### Verilen Bilgiler

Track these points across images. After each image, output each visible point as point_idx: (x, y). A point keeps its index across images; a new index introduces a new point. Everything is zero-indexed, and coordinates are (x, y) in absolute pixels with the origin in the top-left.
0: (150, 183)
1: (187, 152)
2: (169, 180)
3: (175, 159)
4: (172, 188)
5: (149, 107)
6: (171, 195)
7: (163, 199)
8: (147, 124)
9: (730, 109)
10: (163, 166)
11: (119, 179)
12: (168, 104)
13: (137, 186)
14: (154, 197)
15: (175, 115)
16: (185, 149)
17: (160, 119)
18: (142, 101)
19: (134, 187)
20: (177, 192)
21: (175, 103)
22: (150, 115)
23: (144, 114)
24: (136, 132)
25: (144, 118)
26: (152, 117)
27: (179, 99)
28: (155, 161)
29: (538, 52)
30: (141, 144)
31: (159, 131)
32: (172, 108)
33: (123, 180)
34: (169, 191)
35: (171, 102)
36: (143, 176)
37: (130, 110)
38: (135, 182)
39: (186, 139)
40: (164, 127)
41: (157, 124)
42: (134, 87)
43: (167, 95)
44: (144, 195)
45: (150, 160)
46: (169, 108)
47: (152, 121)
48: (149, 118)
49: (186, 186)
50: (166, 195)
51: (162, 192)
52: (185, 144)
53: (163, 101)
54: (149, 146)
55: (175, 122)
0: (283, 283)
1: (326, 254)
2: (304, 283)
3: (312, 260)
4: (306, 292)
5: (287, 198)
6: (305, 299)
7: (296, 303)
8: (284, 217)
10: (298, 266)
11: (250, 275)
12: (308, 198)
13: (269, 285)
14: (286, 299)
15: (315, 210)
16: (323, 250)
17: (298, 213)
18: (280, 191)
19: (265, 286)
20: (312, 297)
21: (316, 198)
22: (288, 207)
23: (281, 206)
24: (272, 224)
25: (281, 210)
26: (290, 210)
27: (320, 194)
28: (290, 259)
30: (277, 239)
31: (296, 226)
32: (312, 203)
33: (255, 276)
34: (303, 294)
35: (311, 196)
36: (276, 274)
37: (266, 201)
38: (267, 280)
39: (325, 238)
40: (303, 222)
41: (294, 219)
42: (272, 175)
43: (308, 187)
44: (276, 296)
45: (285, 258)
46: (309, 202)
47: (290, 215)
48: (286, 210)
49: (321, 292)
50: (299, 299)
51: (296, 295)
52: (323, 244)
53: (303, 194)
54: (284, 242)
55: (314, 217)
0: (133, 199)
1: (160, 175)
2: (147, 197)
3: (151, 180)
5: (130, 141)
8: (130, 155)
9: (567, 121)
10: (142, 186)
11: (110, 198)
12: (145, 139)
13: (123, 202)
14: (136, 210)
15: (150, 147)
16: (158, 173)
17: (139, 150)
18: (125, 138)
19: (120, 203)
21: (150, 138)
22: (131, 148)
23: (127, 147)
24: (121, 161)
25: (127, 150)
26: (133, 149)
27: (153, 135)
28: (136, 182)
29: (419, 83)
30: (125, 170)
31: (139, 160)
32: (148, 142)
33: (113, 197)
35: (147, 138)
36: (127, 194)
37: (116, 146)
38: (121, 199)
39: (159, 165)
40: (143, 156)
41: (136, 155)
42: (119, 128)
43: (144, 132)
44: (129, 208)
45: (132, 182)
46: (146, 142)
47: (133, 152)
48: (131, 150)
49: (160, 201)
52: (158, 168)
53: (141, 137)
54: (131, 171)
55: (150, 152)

######

Görev Özeti: Verilerin tamamını yeniden yazın ve içlerindeki "point_idx" ifadesini "point_id" ile değiştirin. Başka hiçbir şeye dokunmayın.

Yanıt:
Track these points across images. After each image, output each visible point as point_id: (x, y). A point keeps its index across images; a new index introduces a new point. Everything is zero-indexed, and coordinates are (x, y) in absolute pixels with the origin in the top-left.
0: (150, 183)
1: (187, 152)
2: (169, 180)
3: (175, 159)
4: (172, 188)
5: (149, 107)
6: (171, 195)
7: (163, 199)
8: (147, 124)
9: (730, 109)
10: (163, 166)
11: (119, 179)
12: (168, 104)
13: (137, 186)
14: (154, 197)
15: (175, 115)
16: (185, 149)
17: (160, 119)
18: (142, 101)
19: (134, 187)
20: (177, 192)
21: (175, 103)
22: (150, 115)
23: (144, 114)
24: (136, 132)
25: (144, 118)
26: (152, 117)
27: (179, 99)
28: (155, 161)
29: (538, 52)
30: (141, 144)
31: (159, 131)
32: (172, 108)
33: (123, 180)
34: (169, 191)
35: (171, 102)
36: (143, 176)
37: (130, 110)
38: (135, 182)
39: (186, 139)
40: (164, 127)
41: (157, 124)
42: (134, 87)
43: (167, 95)
44: (144, 195)
45: (150, 160)
46: (169, 108)
47: (152, 121)
48: (149, 118)
49: (186, 186)
50: (166, 195)
51: (162, 192)
52: (185, 144)
53: (163, 101)
54: (149, 146)
55: (175, 122)
0: (283, 283)
1: (326, 254)
2: (304, 283)
3: (312, 260)
4: (306, 292)
5: (287, 198)
6: (305, 299)
7: (296, 303)
8: (284, 217)
10: (298, 266)
11: (250, 275)
12: (308, 198)
13: (269, 285)
14: (286, 299)
15: (315, 210)
16: (323, 250)
17: (298, 213)
18: (280, 191)
19: (265, 286)
20: (312, 297)
21: (316, 198)
22: (288, 207)
23: (281, 206)
24: (272, 224)
25: (281, 210)
26: (290, 210)
27: (320, 194)
28: (290, 259)
30: (277, 239)
31: (296, 226)
32: (312, 203)
33: (255, 276)
34: (303, 294)
35: (311, 196)
36: (276, 274)
37: (266, 201)
38: (267, 280)
39: (325, 238)
40: (303, 222)
41: (294, 219)
42: (272, 175)
43: (308, 187)
44: (276, 296)
45: (285, 258)
46: (309, 202)
47: (290, 215)
48: (286, 210)
49: (321, 292)
50: (299, 299)
51: (296, 295)
52: (323, 244)
53: (303, 194)
54: (284, 242)
55: (314, 217)
0: (133, 199)
1: (160, 175)
2: (147, 197)
3: (151, 180)
5: (130, 141)
8: (130, 155)
9: (567, 121)
10: (142, 186)
11: (110, 198)
12: (145, 139)
13: (123, 202)
14: (136, 210)
15: (150, 147)
16: (158, 173)
17: (139, 150)
18: (125, 138)
19: (120, 203)
21: (150, 138)
22: (131, 148)
23: (127, 147)
24: (121, 161)
25: (127, 150)
26: (133, 149)
27: (153, 135)
28: (136, 182)
29: (419, 83)
30: (125, 170)
31: (139, 160)
32: (148, 142)
33: (113, 197)
35: (147, 138)
36: (127, 194)
37: (116, 146)
38: (121, 199)
39: (159, 165)
40: (143, 156)
41: (136, 155)
42: (119, 128)
43: (144, 132)
44: (129, 208)
45: (132, 182)
46: (146, 142)
47: (133, 152)
48: (131, 150)
49: (160, 201)
52: (158, 168)
53: (141, 137)
54: (131, 171)
55: (150, 152)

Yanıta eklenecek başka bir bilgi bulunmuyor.